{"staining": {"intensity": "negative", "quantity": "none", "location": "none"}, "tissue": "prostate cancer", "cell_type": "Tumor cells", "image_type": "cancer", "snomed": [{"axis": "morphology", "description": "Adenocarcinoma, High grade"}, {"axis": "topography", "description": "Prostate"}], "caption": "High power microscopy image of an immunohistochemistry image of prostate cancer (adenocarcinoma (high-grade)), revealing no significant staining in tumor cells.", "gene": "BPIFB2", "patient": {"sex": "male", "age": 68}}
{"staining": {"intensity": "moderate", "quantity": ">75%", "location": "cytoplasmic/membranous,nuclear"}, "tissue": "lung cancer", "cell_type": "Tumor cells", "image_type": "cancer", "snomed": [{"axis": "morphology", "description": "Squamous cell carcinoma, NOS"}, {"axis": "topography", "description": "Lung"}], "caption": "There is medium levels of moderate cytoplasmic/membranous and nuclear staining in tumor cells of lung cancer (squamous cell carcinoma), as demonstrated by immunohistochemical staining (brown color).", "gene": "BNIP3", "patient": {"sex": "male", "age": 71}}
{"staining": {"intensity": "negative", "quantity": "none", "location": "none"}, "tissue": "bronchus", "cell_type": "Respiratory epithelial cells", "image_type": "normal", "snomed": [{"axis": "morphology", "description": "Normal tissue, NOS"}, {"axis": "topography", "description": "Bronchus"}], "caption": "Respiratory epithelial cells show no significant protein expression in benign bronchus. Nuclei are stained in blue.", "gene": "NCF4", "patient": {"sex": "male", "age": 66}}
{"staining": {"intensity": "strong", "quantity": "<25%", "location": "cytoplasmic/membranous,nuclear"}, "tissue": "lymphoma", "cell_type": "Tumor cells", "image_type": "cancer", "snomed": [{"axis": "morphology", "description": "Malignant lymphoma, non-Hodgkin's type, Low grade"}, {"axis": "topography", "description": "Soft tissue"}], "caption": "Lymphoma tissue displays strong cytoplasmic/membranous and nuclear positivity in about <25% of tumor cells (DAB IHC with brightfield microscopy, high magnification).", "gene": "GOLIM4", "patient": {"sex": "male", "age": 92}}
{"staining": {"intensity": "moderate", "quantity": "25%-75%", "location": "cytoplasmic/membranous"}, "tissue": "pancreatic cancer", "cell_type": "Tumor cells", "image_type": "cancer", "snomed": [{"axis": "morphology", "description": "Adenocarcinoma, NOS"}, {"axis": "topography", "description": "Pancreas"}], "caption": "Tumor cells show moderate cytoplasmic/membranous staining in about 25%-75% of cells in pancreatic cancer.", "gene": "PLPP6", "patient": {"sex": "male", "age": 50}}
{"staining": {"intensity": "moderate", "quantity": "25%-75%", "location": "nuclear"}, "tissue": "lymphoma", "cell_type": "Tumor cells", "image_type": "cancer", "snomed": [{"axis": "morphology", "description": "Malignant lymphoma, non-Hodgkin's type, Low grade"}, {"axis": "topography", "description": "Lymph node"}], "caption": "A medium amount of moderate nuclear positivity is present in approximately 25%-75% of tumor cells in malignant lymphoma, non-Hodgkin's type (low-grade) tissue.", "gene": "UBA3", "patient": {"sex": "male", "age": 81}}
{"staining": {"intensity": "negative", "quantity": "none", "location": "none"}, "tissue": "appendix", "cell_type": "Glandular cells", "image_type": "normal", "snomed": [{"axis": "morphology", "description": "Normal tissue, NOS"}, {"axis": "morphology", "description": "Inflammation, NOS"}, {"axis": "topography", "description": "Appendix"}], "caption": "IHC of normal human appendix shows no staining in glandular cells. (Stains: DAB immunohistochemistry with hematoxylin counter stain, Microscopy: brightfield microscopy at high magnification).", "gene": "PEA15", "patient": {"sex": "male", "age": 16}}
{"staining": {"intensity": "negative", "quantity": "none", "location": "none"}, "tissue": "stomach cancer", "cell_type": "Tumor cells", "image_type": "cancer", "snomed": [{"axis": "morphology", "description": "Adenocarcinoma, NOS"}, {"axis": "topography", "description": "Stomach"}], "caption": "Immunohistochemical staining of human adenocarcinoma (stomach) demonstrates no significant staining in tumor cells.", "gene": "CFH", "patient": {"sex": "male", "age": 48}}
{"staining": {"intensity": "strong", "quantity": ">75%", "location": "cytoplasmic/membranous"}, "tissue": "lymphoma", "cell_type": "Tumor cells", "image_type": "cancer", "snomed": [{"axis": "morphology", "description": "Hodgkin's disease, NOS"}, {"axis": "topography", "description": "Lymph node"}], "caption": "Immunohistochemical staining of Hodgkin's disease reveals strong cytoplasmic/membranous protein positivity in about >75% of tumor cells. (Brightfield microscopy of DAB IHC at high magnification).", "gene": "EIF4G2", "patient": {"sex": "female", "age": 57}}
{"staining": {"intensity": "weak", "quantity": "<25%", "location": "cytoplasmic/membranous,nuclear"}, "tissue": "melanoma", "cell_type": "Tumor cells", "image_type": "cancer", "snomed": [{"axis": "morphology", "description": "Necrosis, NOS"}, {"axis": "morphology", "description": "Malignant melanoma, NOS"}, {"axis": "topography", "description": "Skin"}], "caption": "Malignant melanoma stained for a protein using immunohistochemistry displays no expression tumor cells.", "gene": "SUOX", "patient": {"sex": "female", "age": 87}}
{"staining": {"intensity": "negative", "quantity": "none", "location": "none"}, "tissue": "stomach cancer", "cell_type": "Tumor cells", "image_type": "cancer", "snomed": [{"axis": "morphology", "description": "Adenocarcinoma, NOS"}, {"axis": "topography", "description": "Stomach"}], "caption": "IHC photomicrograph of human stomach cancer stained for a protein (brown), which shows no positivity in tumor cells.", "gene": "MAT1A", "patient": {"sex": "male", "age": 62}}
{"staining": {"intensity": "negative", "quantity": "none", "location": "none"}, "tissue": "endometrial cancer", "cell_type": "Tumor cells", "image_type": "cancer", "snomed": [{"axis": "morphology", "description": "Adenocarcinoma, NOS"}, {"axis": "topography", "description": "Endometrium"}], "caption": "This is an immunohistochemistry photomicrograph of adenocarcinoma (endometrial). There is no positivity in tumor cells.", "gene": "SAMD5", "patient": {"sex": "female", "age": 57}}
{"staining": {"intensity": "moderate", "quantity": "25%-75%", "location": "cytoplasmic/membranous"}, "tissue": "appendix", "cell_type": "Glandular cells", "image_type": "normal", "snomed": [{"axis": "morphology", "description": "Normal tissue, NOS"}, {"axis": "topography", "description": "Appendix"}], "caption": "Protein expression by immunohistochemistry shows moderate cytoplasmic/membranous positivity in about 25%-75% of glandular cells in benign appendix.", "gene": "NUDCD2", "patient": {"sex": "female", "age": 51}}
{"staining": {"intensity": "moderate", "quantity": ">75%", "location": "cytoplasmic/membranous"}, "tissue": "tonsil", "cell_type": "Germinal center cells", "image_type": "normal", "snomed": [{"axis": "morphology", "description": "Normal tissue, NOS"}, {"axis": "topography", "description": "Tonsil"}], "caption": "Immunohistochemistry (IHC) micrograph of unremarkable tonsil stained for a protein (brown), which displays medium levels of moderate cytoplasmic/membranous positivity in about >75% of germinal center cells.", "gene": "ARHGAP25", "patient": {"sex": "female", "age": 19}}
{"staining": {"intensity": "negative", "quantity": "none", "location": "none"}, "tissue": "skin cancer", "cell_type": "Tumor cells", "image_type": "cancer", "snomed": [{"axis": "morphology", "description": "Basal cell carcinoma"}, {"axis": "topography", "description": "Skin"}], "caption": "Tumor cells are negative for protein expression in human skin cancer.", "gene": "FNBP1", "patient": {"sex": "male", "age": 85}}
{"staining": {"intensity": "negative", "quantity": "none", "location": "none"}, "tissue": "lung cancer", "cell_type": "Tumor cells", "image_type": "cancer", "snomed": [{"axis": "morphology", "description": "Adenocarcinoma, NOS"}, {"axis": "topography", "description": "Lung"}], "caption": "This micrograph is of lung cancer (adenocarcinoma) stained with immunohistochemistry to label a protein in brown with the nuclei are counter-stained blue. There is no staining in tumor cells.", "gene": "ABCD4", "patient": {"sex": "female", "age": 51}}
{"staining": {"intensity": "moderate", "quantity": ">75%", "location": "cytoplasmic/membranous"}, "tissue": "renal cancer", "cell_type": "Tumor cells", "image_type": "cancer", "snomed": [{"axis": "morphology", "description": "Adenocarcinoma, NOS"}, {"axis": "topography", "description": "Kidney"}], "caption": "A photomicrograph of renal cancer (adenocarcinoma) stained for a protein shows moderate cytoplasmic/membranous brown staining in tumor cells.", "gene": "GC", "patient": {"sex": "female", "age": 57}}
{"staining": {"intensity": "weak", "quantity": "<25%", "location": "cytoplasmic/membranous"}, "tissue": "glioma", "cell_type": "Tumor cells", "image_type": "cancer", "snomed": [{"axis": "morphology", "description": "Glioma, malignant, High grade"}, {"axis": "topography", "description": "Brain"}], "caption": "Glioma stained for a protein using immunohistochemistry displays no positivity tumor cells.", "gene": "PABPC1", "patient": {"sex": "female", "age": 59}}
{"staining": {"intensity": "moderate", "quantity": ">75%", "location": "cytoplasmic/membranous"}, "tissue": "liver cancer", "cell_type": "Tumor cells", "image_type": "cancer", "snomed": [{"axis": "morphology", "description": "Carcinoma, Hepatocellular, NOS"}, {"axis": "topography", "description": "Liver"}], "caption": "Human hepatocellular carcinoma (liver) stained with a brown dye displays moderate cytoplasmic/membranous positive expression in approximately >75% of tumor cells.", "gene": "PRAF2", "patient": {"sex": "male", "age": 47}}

INSTRUCTIONS FOR THE TASK » Up to and including the line with "is medium levels", repeat the entries exactly, beginning at their first line.

EXERCISE OUTPUT »
{"staining": {"intensity": "negative", "quantity": "none", "location": "none"}, "tissue": "prostate cancer", "cell_type": "Tumor cells", "image_type": "cancer", "snomed": [{"axis": "morphology", "description": "Adenocarcinoma, High grade"}, {"axis": "topography", "description": "Prostate"}], "caption": "High power microscopy image of an immunohistochemistry image of prostate cancer (adenocarcinoma (high-grade)), revealing no significant staining in tumor cells.", "gene": "BPIFB2", "patient": {"sex": "male", "age": 68}}
{"staining": {"intensity": "moderate", "quantity": ">75%", "location": "cytoplasmic/membranous,nuclear"}, "tissue": "lung cancer", "cell_type": "Tumor cells", "image_type": "cancer", "snomed": [{"axis": "morphology", "description": "Squamous cell carcinoma, NOS"}, {"axis": "topography", "description": "Lung"}], "caption": "There is medium levels of moderate cytoplasmic/membranous and nuclear staining in tumor cells of lung cancer (squamous cell carcinoma), as demonstrated by immunohistochemical staining (brown color).", "gene": "BNIP3", "patient": {"sex": "male", "age": 71}}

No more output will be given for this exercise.